# WHAT IS NEEDED:
Every entry that follows should be output exactly, and every image in it left out.

──────────────────────────────

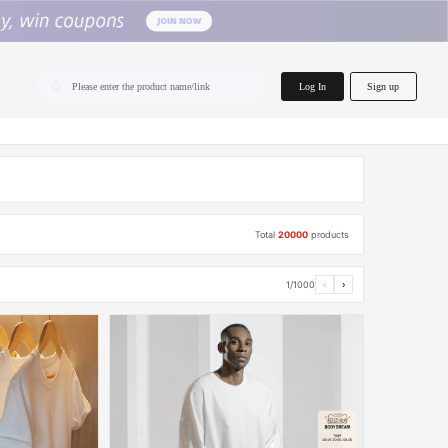
home.search
Log In
Sign up
Please enter the product name/link
Total
20000
products
1/1000
‹
›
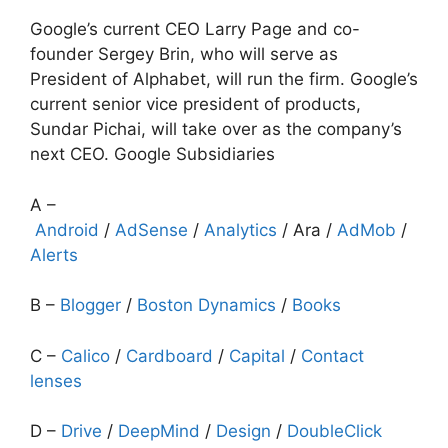
Google’s current CEO Larry Page and co-
founder Sergey Brin, who will serve as
President of Alphabet, will run the firm. Google’s
current senior vice president of products,
Sundar Pichai, will take over as the company’s
next CEO. Google Subsidiaries
A –
Android
/
AdSense
/
Analytics
/ Ara /
AdMob
/
Alerts
B –
Blogger
/
Boston Dynamics
/
Books
C –
Calico
/
Cardboard
/
Capital
/
Contact
lenses
D –
Drive
/
DeepMind
/
Design
/
DoubleClick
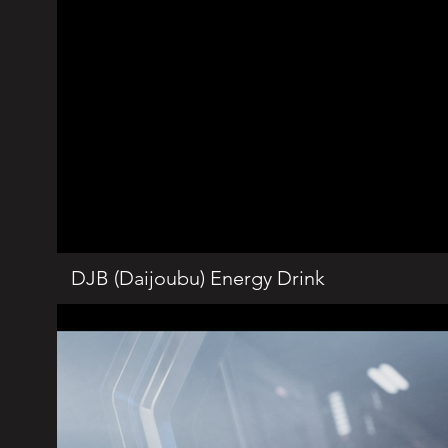
DJB (Daijoubu) Energy Drink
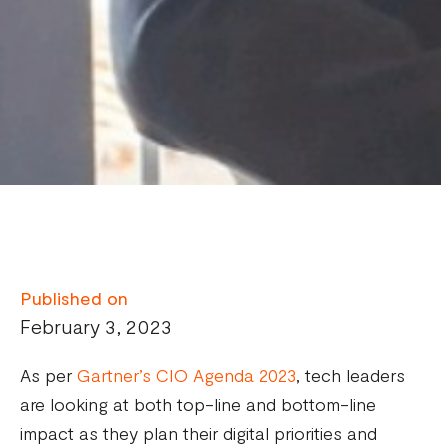
Published on
February 3, 2023
As per
Gartner’s CIO Agenda 2023
, tech leaders
are looking at both top-line and bottom-line
impact as they plan their digital priorities and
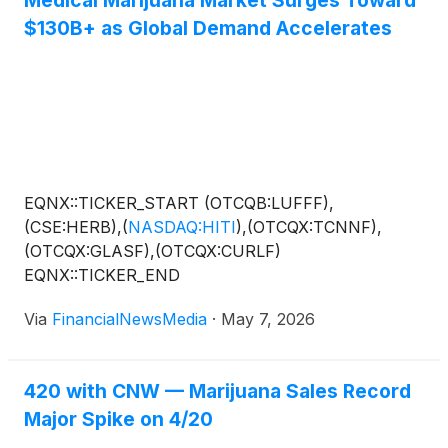
$130B+ as Global Demand Accelerates
EQNX::TICKER_START (OTCQB:LUFFF),
(CSE:HERB),
(
NASDAQ:HITI
)
,(OTCQX:TCNNF),
(OTCQX:GLASF),(OTCQX:CURLF)
EQNX::TICKER_END
Via
FinancialNewsMedia
·
May 7, 2026
420 with CNW — Marijuana Sales Record
Major Spike on 4/20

──────────────────────────────

# RESPONSE TO THIS TASK:
home.search
Log In
Sign up
Please enter the product name/link
Total
20000
products
1/1000
‹
›
Google’s current CEO Larry Page and co-
founder Sergey Brin, who will serve as
President of Alphabet, will run the firm. Google’s
current senior vice president of products,
Sundar Pichai, will take over as the company’s
next CEO. Google Subsidiaries
A –
Android
/
AdSense
/
Analytics
/ Ara /
AdMob
/
Alerts
B –
Blogger
/
Boston Dynamics
/
Books
C –
Calico
/
Cardboard
/
Capital
/
Contact
lenses
D –
Drive
/
DeepMind
/
Design
/
DoubleClick
DJB (Daijoubu) Energy Drink
Published on
February 3, 2023
As per
Gartner’s CIO Agenda 2023
, tech leaders
are looking at both top-line and bottom-line
impact as they plan their digital priorities and
$130B+ as Global Demand Accelerates
EQNX::TICKER_START (OTCQB:LUFFF),
(CSE:HERB),
(
NASDAQ:HITI
)
,(OTCQX:TCNNF),
(OTCQX:GLASF),(OTCQX:CURLF)
EQNX::TICKER_END
Via
FinancialNewsMedia
·
May 7, 2026
420 with CNW — Marijuana Sales Record
Major Spike on 4/20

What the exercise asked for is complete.